To kick off the panel discussion, Odom and Johnson will offer a history of the racial wealth gap in the United States, including the grant of 40 tillable acres to each freed family issued by General William Tecumseh Sherman’s Special Field Order No. 15 in 1865, near the end of the Civil War. President Andrew Johnson’s subsequent reversal of the order was a significant blow to wealth-creating opportunities for the formerly enslaved.
The federal government later denied additional wealth creation opportunities for Black Americans through the New Deal and the G.I. Bill, which granted home ownership opportunities and incentives to white Americans, but not their Black counterparts.
It is Odom and Johnson’s ideas for funding reparations that make this program unique. Not only would the federal estate tax be earmarked for reparations, but the two propose new charitable incentives, including a new type of charitable organization called a “501(c)(40) Reparations Organization” that would provide increased tax incentives to create a private-public partnership for repairing the racial wealth gap.
Other panelists joining the conversation are Donald K. Tamaki, senior counsel at Minami Tamaki LLP in San Francisco, who also is a member of the California Reparations Task Force and was involved in the case that led to reparations for Japanese American citizens.
“Don has been down this path before, so he’ll talk about the challenges ahead,” Johnson said.
The fourth panelist is Tonia Wellons, president and CEO of the Greater Washington Community Foundation. Wellons has 20 years of experience in public and private partnerships, financial access and inclusion, and international development.
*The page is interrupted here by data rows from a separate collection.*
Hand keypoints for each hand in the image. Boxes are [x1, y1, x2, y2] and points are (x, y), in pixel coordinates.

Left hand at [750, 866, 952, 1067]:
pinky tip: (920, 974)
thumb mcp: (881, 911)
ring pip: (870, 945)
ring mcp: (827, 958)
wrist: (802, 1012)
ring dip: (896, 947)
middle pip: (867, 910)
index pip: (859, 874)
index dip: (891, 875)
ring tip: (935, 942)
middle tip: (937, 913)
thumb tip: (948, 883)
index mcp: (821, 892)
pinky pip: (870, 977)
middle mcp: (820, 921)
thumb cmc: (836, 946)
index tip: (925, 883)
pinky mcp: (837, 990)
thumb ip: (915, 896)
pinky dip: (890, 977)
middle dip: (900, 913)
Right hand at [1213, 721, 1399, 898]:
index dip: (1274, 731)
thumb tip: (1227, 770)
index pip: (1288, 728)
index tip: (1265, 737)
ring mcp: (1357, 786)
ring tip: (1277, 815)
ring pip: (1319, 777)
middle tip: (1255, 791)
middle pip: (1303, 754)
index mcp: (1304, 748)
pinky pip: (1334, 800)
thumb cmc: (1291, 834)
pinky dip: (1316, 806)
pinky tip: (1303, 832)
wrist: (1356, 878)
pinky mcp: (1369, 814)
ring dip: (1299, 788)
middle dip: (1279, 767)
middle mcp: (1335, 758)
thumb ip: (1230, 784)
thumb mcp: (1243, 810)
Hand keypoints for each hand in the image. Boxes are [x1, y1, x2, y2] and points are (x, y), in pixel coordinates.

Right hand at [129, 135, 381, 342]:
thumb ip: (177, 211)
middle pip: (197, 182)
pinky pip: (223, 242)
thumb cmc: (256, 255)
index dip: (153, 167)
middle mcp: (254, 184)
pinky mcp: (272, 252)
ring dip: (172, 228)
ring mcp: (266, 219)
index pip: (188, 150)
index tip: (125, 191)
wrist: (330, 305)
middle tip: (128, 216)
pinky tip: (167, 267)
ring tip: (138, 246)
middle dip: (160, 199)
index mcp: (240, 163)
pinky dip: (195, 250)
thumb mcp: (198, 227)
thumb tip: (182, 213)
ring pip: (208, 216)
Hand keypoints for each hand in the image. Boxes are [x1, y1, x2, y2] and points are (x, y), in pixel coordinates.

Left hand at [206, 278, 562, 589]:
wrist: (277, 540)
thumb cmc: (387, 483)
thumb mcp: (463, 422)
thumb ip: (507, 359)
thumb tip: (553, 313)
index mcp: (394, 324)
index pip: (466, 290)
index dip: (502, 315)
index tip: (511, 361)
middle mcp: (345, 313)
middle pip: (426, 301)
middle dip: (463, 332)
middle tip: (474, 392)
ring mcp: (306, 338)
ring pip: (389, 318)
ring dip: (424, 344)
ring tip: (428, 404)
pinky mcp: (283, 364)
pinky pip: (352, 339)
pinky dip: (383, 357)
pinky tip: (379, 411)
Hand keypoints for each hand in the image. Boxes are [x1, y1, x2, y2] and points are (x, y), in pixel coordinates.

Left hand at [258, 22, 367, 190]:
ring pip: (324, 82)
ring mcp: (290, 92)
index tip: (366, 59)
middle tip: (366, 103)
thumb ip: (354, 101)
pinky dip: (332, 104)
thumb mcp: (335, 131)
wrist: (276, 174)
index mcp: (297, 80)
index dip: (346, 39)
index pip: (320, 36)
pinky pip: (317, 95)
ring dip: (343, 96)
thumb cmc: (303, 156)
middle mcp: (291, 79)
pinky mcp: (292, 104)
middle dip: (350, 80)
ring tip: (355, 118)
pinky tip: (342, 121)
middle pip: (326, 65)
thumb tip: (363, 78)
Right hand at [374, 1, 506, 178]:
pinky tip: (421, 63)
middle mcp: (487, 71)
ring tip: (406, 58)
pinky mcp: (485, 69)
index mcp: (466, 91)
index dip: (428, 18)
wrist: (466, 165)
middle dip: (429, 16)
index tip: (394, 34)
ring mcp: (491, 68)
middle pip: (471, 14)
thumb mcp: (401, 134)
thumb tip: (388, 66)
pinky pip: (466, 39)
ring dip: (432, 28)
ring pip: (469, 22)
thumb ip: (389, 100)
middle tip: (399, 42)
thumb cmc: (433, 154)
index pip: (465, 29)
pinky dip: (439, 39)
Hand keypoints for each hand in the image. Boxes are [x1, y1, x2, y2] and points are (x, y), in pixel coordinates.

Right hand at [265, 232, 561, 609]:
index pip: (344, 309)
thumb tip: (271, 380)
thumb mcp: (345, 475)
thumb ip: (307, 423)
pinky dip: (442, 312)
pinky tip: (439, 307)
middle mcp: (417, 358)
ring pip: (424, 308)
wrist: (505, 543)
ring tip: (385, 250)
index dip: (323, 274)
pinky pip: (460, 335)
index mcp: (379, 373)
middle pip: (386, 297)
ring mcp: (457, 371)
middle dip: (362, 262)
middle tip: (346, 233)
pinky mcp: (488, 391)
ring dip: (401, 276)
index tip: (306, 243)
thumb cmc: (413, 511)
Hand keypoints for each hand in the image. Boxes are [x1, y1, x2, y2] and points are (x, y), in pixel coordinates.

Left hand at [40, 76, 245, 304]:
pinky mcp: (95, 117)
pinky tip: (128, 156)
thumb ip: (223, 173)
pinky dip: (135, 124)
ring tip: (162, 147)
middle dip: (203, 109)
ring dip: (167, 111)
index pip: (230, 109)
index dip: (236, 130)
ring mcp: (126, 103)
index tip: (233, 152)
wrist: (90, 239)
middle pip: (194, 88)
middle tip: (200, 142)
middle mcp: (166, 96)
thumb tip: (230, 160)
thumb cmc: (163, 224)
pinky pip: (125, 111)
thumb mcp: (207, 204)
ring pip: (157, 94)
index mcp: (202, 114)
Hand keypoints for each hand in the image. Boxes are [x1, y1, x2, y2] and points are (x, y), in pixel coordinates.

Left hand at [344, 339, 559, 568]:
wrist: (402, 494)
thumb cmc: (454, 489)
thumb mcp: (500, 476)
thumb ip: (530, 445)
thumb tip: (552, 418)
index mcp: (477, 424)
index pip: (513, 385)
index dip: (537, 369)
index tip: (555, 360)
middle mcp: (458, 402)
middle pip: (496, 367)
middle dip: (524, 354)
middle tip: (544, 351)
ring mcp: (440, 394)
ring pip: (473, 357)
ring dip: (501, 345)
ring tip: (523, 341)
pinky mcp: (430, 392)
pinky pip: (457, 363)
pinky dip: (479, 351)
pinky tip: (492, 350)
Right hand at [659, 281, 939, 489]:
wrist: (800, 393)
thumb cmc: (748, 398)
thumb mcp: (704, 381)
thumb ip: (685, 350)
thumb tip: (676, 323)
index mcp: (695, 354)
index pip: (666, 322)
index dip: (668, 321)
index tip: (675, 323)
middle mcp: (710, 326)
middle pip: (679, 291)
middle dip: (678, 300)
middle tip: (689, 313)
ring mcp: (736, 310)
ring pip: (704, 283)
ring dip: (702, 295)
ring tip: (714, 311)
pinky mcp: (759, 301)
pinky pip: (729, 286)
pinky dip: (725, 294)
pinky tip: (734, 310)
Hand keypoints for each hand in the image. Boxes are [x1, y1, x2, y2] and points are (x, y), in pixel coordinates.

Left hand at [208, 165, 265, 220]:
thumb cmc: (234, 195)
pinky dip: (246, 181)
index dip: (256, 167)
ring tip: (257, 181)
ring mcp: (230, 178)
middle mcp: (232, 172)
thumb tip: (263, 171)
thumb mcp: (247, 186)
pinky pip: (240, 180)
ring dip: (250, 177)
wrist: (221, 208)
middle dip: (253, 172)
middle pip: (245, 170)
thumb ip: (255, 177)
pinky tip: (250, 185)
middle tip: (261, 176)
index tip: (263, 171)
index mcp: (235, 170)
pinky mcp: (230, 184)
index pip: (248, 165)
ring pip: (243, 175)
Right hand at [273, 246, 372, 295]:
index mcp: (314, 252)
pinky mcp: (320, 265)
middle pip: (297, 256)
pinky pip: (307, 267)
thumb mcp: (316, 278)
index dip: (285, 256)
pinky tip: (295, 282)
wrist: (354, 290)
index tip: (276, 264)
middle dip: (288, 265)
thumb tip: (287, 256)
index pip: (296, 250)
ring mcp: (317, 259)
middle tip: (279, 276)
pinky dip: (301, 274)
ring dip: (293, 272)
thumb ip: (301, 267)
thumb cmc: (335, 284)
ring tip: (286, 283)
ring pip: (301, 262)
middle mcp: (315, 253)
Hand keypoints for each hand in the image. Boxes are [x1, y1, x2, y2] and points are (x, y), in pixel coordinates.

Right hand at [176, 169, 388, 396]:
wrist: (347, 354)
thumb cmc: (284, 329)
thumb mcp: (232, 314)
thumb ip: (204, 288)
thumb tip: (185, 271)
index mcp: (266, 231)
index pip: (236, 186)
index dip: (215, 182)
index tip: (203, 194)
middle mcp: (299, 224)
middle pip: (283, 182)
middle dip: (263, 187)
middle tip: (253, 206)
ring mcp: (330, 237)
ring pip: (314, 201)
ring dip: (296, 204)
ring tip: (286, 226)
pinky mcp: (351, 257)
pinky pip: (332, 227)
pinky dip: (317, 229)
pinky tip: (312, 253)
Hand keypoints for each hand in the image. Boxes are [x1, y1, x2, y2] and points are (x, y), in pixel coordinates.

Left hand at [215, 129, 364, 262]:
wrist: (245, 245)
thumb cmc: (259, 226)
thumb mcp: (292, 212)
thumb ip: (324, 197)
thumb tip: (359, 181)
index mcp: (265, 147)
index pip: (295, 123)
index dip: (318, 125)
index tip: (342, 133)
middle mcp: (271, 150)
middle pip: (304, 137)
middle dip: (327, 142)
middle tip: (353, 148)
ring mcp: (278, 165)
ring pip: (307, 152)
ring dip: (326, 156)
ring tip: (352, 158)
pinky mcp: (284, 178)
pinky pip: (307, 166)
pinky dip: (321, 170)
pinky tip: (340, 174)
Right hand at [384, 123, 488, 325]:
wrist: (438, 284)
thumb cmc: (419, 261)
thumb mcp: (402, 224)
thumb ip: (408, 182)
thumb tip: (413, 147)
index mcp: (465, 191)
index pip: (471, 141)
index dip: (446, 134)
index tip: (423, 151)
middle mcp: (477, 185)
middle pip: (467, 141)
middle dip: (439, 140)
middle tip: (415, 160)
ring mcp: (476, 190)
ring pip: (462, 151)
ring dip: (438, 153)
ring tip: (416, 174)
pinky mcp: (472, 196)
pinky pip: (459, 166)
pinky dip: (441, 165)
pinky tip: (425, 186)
She will explain how a privately funded reparations program could successfully lift up Black communities and affected individuals.
Johnson said she never thought her career as an estate planning lawyer would lead her to work on this issue. “It just goes to show that social justice is not reserved for civil rights lawyers.”
She said she hopes attendees leave the session with new knowledge about a part of American history that’s been forgotten and get excited about the possibilities that lie ahead. “As lawyers, we can help further action to address a part of our country’s history that needs to be repaired.”
This program is sponsored by the ABA Real Property, Trust and Estate Law Section and co-sponsored by the Civil Rights and Social Justice Section and Section of Taxation.